La cigogne : une revenante

Elle avait depuis longtemps disparu de notre paysage. Elle était pourtant familière à Ancenis au Moyen-Âge. Il existait une tour de la Cigogne au château d’Ancenis vers 1475. Sans doute des cigognes avaient-elles fait leur nid sur son toit. Dans un compte de la même époque, on voit un couvreur descendre des cigogneaux de leur nid.
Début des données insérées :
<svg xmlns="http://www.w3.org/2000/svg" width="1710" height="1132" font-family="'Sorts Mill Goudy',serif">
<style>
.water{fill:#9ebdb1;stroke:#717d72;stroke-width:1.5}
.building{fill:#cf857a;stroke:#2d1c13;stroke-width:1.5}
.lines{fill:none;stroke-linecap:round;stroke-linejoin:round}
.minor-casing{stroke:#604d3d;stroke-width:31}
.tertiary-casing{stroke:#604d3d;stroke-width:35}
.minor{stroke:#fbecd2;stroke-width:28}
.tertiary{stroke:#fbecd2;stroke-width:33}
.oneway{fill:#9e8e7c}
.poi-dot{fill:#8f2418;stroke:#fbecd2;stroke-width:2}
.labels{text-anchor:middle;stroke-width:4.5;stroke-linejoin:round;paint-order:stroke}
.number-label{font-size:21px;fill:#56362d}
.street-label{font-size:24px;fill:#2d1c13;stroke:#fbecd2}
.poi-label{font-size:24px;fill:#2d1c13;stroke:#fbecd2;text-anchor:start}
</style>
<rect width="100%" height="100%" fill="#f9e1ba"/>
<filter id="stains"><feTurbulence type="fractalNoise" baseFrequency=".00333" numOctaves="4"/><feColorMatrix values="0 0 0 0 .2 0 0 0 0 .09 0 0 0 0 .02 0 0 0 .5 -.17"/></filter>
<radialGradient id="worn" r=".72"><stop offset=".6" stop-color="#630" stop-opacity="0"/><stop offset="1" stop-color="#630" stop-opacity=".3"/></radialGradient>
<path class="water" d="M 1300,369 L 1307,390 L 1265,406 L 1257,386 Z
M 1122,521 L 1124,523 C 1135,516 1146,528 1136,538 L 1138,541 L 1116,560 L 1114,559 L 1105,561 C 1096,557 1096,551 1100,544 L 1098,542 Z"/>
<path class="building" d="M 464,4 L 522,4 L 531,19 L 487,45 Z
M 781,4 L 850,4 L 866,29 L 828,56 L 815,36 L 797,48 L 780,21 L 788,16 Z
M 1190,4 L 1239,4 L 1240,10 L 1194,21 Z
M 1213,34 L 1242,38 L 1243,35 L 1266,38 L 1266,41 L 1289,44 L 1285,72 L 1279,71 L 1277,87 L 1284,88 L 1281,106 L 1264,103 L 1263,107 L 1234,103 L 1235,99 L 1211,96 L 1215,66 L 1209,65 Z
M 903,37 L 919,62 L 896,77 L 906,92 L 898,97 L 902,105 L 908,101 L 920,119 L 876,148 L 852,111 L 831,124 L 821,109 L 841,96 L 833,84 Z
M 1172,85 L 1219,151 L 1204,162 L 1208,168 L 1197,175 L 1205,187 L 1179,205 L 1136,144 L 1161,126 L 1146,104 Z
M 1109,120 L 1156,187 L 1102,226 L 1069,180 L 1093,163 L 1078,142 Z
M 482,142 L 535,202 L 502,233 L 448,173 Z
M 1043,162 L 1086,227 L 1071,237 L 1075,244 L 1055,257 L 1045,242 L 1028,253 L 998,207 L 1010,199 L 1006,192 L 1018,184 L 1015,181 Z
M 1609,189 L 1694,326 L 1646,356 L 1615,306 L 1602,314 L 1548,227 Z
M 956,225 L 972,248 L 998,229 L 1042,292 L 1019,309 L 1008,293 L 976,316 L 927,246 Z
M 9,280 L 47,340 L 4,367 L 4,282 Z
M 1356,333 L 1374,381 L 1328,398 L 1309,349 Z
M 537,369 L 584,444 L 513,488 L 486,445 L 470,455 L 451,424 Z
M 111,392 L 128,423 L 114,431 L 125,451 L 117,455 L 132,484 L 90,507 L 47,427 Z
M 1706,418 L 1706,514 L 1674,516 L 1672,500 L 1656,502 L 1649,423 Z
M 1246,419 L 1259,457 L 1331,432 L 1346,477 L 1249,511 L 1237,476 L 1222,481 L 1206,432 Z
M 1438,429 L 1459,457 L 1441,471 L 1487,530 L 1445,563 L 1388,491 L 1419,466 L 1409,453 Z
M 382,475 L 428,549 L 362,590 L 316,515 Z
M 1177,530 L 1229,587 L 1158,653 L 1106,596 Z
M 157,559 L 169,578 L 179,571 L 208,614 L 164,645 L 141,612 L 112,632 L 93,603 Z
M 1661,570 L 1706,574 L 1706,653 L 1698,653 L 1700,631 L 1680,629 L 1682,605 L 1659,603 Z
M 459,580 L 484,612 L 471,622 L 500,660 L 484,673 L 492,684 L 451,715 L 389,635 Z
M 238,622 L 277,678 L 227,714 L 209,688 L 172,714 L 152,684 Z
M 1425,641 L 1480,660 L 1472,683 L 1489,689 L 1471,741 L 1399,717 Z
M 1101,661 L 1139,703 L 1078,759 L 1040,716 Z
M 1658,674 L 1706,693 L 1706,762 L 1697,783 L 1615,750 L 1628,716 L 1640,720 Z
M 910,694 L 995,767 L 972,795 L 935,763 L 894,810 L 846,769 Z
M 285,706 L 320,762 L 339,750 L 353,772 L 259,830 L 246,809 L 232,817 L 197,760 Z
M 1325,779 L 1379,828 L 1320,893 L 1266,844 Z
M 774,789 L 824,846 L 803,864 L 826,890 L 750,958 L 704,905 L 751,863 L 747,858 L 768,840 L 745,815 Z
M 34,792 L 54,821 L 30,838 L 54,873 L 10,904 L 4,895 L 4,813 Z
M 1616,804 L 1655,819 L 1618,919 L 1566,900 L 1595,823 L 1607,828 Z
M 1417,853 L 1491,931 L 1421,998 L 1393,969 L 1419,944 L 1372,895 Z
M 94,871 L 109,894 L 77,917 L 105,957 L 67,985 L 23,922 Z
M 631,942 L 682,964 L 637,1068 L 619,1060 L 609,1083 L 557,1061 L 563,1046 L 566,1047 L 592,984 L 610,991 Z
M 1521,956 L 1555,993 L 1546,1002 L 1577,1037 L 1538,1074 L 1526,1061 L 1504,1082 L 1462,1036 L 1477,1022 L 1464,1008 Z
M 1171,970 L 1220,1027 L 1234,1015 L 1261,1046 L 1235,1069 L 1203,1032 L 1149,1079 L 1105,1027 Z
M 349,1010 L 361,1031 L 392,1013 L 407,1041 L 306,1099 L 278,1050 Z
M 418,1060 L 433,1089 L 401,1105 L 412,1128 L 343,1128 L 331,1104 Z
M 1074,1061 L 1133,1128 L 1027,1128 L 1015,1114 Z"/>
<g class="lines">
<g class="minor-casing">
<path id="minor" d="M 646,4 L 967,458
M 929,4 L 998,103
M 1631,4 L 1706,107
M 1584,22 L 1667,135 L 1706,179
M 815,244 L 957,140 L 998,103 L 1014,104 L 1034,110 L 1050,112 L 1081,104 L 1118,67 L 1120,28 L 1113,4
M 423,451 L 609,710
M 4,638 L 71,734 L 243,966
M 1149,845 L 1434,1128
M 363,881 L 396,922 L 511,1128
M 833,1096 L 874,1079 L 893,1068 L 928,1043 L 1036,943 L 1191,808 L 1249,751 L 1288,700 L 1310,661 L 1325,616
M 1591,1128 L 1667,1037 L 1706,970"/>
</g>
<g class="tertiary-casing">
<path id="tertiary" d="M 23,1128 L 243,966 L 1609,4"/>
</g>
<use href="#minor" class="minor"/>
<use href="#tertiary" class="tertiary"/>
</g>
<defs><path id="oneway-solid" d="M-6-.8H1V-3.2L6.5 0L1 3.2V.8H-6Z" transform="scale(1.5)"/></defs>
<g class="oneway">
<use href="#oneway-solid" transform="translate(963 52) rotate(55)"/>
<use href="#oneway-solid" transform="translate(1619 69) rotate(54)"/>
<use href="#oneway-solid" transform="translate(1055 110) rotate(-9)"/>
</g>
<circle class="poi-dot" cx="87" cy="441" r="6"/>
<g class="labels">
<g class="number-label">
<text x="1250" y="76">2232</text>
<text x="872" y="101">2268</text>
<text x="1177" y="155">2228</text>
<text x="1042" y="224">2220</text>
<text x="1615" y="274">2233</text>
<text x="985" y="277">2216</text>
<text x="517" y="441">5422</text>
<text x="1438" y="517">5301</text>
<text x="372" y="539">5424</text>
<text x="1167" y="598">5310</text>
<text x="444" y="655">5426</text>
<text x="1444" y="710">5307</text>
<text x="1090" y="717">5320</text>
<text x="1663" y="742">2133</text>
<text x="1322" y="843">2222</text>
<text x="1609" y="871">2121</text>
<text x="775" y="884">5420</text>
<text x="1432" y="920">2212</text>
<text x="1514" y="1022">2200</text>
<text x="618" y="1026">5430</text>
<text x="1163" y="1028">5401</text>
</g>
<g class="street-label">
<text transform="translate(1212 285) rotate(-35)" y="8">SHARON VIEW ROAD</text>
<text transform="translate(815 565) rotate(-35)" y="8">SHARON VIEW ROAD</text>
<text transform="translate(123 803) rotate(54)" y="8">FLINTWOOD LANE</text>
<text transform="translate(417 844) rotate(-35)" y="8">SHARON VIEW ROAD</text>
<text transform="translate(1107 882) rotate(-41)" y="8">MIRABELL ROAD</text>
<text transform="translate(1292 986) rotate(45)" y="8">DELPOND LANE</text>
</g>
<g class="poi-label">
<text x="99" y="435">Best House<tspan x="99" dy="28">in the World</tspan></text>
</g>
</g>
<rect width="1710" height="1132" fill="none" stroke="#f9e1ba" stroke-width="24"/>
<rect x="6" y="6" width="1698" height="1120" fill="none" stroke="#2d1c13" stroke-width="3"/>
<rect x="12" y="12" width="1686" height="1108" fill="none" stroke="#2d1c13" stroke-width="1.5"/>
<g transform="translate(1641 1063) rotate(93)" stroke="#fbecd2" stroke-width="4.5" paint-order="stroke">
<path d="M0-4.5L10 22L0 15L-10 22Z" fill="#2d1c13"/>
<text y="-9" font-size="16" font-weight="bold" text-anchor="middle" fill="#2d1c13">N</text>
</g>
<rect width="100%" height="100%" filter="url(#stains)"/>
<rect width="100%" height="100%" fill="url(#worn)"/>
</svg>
Un boucher les emporte à La Ville-au-Chef, une des résidences des sires de Rieux, située à Nozay. À plusieurs reprises, on retrouve dans ces comptes des envois de cigogneaux au seigneur d’Ancenis. Ils finissaient probablement sur sa table. La cigogne, comme le cygne et d’autres grands volatiles, était appréciée sur les tables aristocratiques. Il existait encore à Ancenis au XVIIe siècle un « Carrefour de la Cigogne » et « une maison nommée la Sigogne » rue du Château. La cigogne a fait son retour en Loire-Atlantique en 1989. Elle fait parfois escale dans les prairies humides de la vallée de la Loire, du côté de Loireauxence. Son exemple, comme celui du castor, lui aussi revenu sur les bords du fleuve, montre que des espèces peuvent reprendre possession de leurs anciens habitats quand les conditions redeviennent favorables.

* Rochefort-en-Terre (Morbihan).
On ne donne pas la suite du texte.